- [TEXT SHOWN]:
## start
Next, Brown argues that, from 1999 to 2002, twelve complaints of racial discrimination or retaliation were brought against the District. In addition, in the last five years, eight further claims have been brought against the District. However, the plaintiff's evidence is again presented free from any context, in this instance, any information as to the validity of these claims. The defendant's evidence indicates that most of these claims were dismissed or otherwise found to lack merit.

Brown contends that the District has employed three other employees who had been accused of sexual misconduct involving a student. In addition, Brown contends that one District employee who has kept his job although he had been charged with driving under the influence.

However, the plaintiff's evidence fails to offer any indication that the evidence as to the employee with a DUI is predicated on personal knowledge. In addition, the retention of an employee charged (but apparently not convicted) of DUI is not relevant to the legality of the District's decision not to rehire a former employee who had been disciplined for sexual harassment. The evidence as to the other employees charged with sexual misconduct is potentially relevant, but the plaintiff supplies no evidence as to the nature the charges involved, the results of any investigation, and the potential discipline imposed by the District. Moreover, the District points out that one of these three employees is black. Even taken at face value, the plaintiff's evidence fails to show the existence of any racial disparity in its treatment of employees accused of harassment.

In his Response, Brown repeatedly cites his private "understanding" of the meaning of his conversation with Cushinberry. But it remains uncontroverted that Cushinberry's comments only related to the position of head coach for girls basketball. As Brown related in his deposition, "Oh, that's after Cush told me in the locker room that Bill Baird [who was then the head coach] may stay; he may not stay. So I went ahead and applied to the head coaching job." (Brown dep. at 98-99).

Brown admitted in his deposition that he knew that principals do not have hiring authority, and that employment requires a formal application. Brown only submitted a formal application for the position of head coach, a position which by that time had been filled. The uncontroverted facts establish that Brown knew it was District policy he would not be rehired, and the comments he cites from various District employees — who do not have hiring authority — do not alter the existence of that policy.
## end
- [RECORDED DATA]:
## start
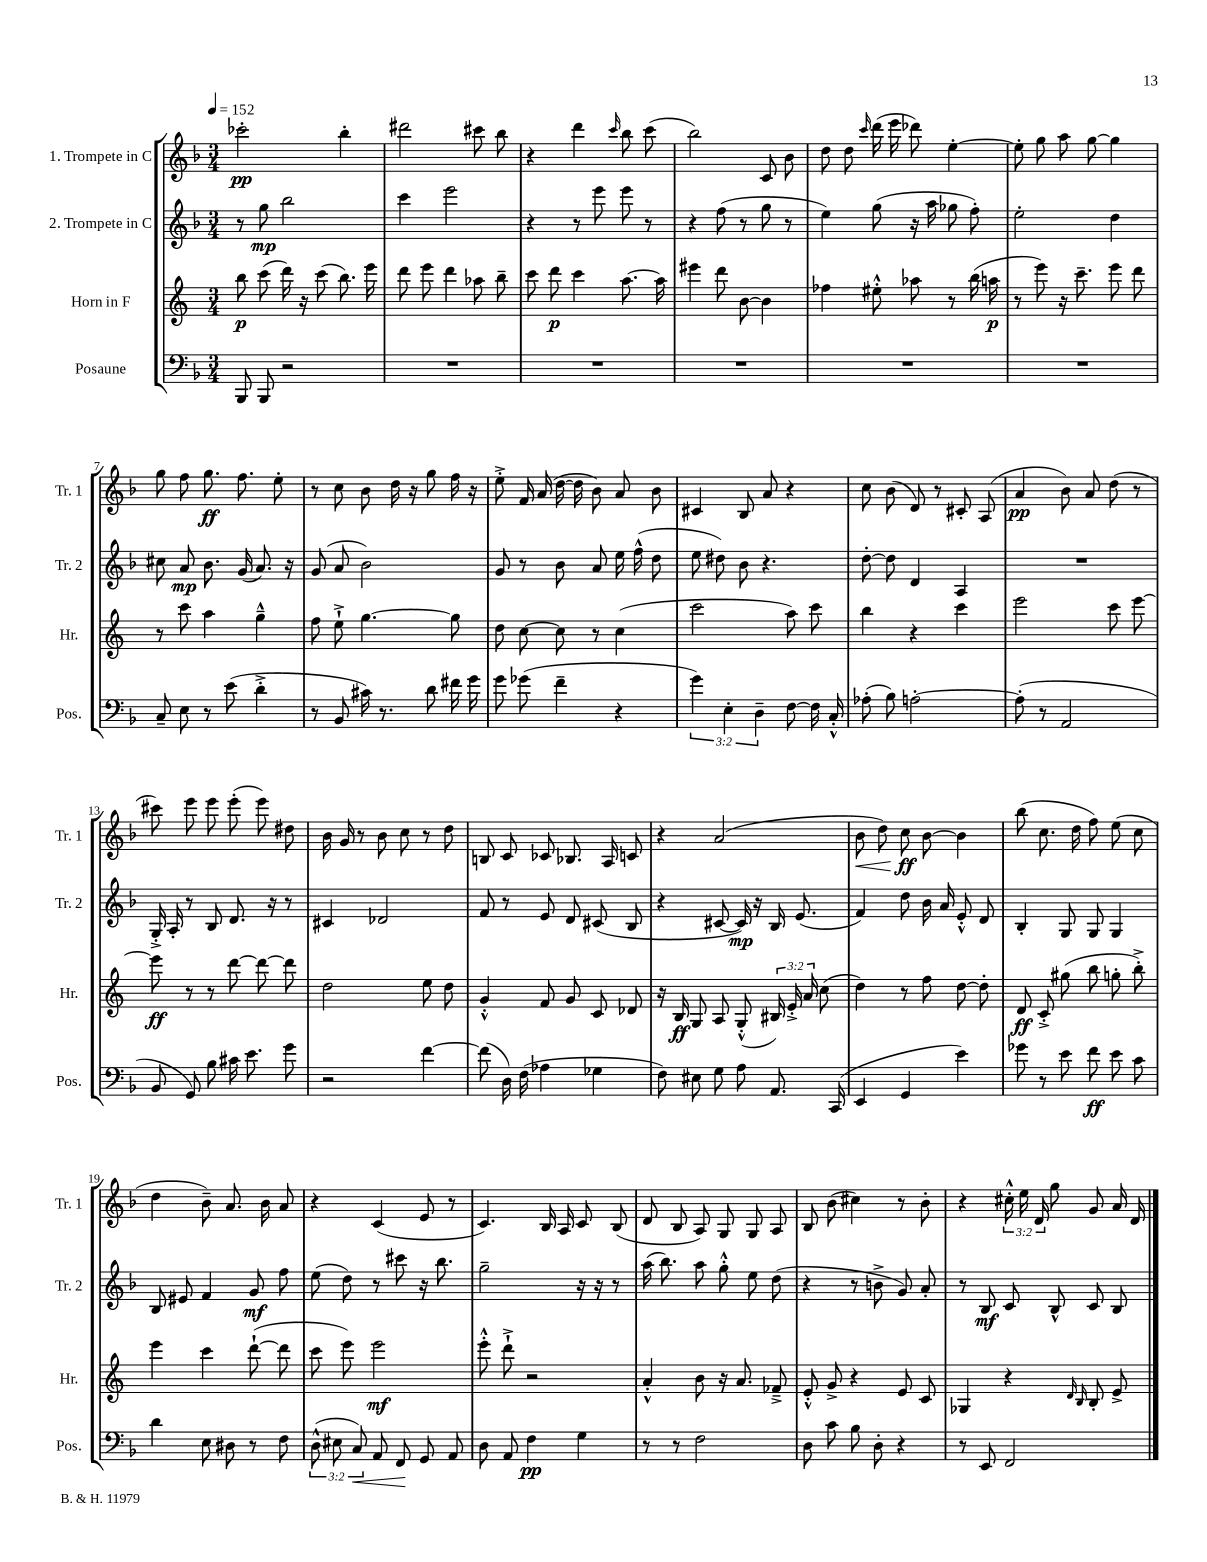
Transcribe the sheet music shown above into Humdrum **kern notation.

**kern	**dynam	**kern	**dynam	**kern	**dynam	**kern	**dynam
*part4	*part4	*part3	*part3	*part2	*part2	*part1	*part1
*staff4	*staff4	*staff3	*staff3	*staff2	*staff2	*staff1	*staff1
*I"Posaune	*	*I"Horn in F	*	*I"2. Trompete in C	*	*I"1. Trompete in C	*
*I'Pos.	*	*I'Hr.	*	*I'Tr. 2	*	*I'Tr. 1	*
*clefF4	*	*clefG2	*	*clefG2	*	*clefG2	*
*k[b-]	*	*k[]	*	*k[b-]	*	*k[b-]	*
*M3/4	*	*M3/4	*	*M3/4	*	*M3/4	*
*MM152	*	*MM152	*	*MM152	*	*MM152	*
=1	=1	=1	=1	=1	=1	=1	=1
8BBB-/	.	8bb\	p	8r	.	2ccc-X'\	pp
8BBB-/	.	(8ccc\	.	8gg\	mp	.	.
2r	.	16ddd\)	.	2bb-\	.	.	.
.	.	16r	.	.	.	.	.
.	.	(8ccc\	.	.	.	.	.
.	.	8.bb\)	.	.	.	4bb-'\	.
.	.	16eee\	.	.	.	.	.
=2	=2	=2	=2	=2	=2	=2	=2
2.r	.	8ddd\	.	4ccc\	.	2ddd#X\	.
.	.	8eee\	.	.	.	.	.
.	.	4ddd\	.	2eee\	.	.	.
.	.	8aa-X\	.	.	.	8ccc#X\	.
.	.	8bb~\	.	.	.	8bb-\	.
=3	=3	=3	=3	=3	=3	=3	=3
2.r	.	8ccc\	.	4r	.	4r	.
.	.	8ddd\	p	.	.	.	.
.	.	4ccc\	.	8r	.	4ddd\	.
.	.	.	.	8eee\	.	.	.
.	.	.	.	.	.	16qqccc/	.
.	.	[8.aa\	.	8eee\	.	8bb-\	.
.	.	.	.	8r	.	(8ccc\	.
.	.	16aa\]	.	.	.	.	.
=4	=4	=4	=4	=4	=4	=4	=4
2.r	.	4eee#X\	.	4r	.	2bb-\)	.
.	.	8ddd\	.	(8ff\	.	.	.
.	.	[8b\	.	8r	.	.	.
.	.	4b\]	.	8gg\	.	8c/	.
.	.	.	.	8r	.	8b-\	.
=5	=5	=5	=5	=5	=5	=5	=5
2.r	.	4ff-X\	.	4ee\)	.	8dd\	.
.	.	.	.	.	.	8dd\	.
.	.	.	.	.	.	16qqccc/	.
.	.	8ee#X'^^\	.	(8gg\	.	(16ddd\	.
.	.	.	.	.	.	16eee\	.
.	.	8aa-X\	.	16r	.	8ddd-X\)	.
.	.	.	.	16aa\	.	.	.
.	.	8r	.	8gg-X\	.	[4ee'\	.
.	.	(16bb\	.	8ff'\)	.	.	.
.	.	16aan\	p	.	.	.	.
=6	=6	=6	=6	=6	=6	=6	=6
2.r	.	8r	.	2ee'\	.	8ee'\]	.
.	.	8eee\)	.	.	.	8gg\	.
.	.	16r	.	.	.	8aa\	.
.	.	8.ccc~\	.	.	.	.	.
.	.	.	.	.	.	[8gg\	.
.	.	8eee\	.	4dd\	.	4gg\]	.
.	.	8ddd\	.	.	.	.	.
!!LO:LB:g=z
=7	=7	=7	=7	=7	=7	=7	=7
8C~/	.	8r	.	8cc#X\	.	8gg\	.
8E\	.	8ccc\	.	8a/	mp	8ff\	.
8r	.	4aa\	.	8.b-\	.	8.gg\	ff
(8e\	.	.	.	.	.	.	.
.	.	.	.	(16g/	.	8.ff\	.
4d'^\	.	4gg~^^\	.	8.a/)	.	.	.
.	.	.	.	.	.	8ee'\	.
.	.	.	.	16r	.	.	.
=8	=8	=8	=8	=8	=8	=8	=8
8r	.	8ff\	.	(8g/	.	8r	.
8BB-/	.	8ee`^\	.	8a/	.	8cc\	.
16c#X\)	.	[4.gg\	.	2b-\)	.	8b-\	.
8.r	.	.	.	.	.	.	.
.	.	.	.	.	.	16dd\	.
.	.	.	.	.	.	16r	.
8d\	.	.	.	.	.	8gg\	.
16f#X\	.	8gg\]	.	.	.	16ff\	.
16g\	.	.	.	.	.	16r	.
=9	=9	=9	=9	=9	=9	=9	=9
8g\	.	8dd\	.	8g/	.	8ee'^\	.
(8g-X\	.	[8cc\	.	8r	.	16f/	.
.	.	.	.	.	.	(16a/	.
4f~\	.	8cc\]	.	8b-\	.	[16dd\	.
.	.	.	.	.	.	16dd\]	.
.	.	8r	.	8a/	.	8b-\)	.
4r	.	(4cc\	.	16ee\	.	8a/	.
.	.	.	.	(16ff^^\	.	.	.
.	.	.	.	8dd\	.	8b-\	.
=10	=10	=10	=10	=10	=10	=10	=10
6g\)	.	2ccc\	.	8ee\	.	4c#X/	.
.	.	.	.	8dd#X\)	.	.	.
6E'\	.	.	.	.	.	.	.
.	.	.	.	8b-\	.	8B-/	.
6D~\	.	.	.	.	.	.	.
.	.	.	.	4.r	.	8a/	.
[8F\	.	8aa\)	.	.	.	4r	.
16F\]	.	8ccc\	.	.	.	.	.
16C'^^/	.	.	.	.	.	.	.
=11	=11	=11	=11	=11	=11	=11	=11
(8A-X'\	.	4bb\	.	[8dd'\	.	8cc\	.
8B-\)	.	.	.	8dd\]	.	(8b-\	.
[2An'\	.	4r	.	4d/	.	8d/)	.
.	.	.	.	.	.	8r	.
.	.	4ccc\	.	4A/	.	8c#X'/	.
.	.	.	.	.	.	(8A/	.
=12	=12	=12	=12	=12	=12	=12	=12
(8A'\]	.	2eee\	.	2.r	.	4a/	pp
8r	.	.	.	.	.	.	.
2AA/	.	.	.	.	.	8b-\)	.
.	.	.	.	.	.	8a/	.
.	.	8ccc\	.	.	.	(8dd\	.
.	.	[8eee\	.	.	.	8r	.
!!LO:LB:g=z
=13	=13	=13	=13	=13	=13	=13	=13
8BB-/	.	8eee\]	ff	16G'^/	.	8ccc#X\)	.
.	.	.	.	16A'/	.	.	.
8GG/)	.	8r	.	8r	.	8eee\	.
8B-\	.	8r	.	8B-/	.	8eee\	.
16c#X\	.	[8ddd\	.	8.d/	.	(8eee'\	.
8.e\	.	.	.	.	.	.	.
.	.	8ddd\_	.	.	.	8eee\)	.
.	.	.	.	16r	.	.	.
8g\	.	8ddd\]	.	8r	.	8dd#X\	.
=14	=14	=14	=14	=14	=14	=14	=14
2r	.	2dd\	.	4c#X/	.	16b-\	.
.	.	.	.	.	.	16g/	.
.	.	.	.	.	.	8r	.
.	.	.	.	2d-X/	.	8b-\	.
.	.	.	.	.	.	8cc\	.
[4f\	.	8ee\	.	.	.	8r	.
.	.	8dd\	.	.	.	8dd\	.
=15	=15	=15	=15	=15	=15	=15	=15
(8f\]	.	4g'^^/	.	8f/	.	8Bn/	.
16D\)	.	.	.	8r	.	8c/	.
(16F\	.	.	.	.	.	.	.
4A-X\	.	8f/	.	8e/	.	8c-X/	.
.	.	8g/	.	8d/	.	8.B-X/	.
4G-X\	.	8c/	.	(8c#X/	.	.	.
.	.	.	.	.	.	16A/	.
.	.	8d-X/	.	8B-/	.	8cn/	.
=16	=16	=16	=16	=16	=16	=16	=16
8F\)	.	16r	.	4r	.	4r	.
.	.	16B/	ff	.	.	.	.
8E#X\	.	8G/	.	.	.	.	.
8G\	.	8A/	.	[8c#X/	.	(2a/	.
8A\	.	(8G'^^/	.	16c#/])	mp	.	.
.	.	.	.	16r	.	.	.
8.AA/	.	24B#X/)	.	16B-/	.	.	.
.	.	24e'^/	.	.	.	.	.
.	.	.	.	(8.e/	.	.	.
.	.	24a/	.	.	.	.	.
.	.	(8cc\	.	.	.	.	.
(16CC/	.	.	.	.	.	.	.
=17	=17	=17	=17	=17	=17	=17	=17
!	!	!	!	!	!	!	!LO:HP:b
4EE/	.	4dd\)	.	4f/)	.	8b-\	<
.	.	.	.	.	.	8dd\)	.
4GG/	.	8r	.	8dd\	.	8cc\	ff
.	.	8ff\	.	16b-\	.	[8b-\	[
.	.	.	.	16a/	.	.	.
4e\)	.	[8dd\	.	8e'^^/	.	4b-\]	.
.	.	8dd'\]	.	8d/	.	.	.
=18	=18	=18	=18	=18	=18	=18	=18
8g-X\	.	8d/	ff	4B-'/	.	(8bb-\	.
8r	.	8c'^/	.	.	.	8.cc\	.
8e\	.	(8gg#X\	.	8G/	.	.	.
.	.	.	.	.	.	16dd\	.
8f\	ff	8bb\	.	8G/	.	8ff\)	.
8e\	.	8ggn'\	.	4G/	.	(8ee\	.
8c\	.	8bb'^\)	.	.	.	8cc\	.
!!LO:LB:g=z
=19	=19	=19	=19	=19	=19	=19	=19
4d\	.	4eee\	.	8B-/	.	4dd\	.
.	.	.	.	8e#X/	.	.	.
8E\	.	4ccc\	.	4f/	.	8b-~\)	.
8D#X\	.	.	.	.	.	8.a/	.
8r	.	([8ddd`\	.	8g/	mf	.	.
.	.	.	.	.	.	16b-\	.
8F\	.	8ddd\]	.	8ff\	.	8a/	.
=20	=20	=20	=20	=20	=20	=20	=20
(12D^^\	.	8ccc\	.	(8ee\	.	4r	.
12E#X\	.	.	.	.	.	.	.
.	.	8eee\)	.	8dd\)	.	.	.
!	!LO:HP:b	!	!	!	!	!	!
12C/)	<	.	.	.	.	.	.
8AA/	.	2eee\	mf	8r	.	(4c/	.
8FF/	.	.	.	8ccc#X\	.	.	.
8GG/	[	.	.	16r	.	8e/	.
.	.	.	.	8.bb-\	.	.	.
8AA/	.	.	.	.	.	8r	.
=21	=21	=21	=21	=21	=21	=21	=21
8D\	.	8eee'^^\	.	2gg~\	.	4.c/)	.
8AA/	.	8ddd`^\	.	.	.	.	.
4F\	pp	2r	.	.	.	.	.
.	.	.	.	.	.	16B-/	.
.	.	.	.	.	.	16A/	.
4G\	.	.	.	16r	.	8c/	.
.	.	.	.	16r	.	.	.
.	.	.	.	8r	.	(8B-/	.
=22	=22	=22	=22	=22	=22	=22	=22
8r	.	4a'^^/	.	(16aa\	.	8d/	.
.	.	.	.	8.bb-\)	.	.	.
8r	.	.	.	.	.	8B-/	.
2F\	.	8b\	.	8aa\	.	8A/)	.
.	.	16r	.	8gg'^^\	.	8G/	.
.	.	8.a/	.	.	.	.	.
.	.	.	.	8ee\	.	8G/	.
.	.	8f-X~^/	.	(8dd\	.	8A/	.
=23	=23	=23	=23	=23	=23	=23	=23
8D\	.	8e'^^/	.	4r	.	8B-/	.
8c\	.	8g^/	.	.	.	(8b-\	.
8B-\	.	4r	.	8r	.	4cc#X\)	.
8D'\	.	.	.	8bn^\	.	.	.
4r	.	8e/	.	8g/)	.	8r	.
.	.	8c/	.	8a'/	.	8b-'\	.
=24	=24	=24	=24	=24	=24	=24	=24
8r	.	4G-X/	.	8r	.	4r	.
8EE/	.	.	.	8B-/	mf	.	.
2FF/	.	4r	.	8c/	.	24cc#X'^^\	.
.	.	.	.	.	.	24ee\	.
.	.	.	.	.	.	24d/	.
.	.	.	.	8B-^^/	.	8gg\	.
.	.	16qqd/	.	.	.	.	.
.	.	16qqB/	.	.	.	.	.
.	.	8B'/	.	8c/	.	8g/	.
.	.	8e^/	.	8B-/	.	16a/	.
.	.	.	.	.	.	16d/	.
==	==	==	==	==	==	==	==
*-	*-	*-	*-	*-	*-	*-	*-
## end
## start
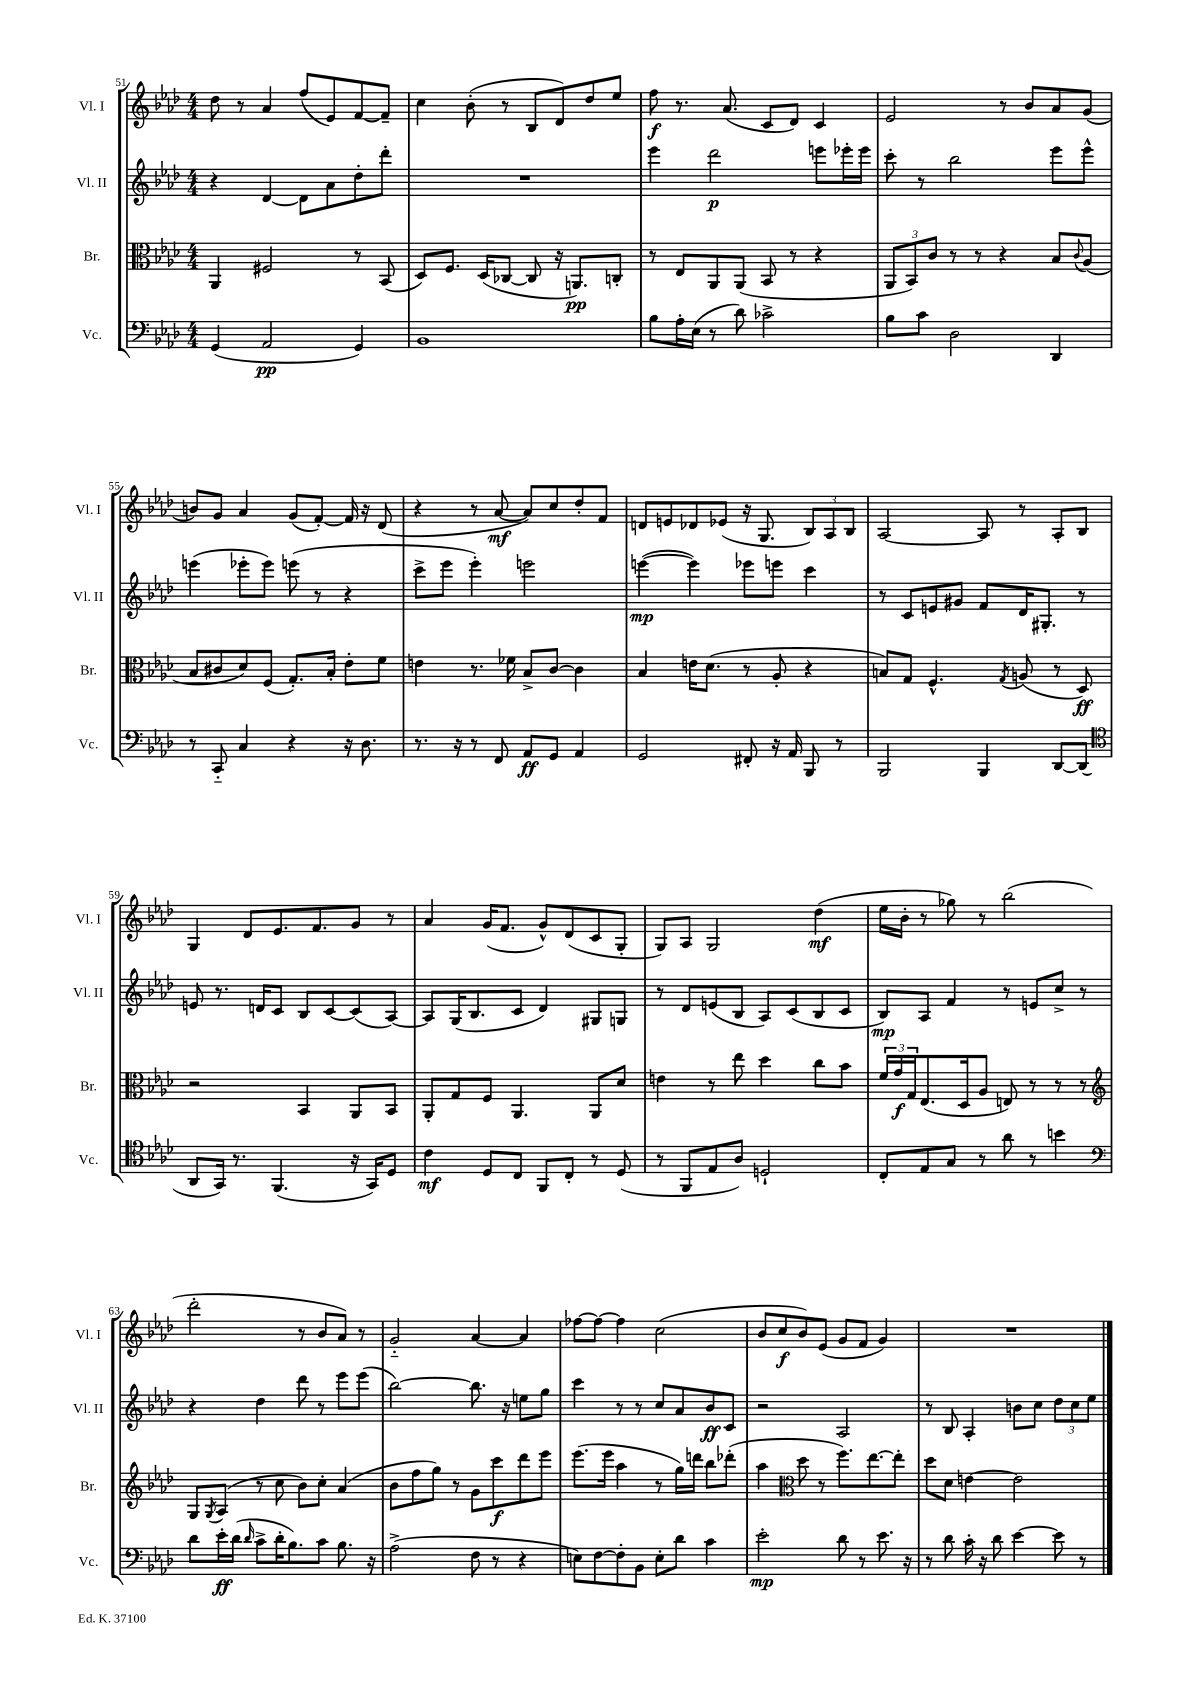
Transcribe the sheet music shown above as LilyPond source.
## end
- [TASKS AND EXERCISES]:
**1.** List every person named in the ruling on Brown's claims against the District.
**2.** Pick up the ruling on Brown's claims against the District after its last sentence and carry it forward.
The items are separate material from the text and have nothing to do with it.

- [THE RESULTS]:
**1.** Brown, Cushinberry (also called "Cush") and Bill Baird

**2.**
Brown did apply for substitute teaching, but did not attend a scheduled interview. Although he now, by affidavit, contends that this was due solely to a scheduling conflict, this directly contradicts, without explanation, his straightforward statement during his deposition that he decided to not to schedule an interview because he had obtained a similar position with another school district. Brown was asked, "In other words, then, even though you applied for a job and they invited you to come in for an interview, you decided not to take that job, didn't you?" Brown responded: "I was substituting for Shawnee Heights, doing the same thing for 501, If I was workin' for 501 workin' as a substitute teacher, I was doin' the same thing." (Brown dep. at 106).

In late August 2009, Brown spoke by phone with District board member Janel Johnson, who suggested they meet with District Superintendent, Dr. Singer. At Johnson's request, a meeting was held between plaintiff, his attorney, Johnson, District 501 attorney Cindy Kelly, and Dr. Singer on September 10, 2009. Brown said at the meeting that he was not threatening to bring a lawsuit; he merely wanted to go to work. Brown subsequently acknowledged in his deposition that at the time of the meeting he had resolved to sue the District if it did not hire him. Dr. Singer said the Board would take the matter up at its next meeting.

The District Board of Education met on September 17, 2009, and discussed Brown's employment status during its executive session.

According to Brown, Johnson told him the next day that the Board had not reached a decision, and wanted to hear from attorney Dave Mudrick, who had represented the defendant in the previous lawsuit. Brown also says that Johnson told him that Dr. Nusbaum (formerly a principal, later superintendent and now school board member) had said in the session that "all Brown wants to do is sue us. He has sued us three times already. All Brown wants to do is sue us." (Brown dep. at 158-59).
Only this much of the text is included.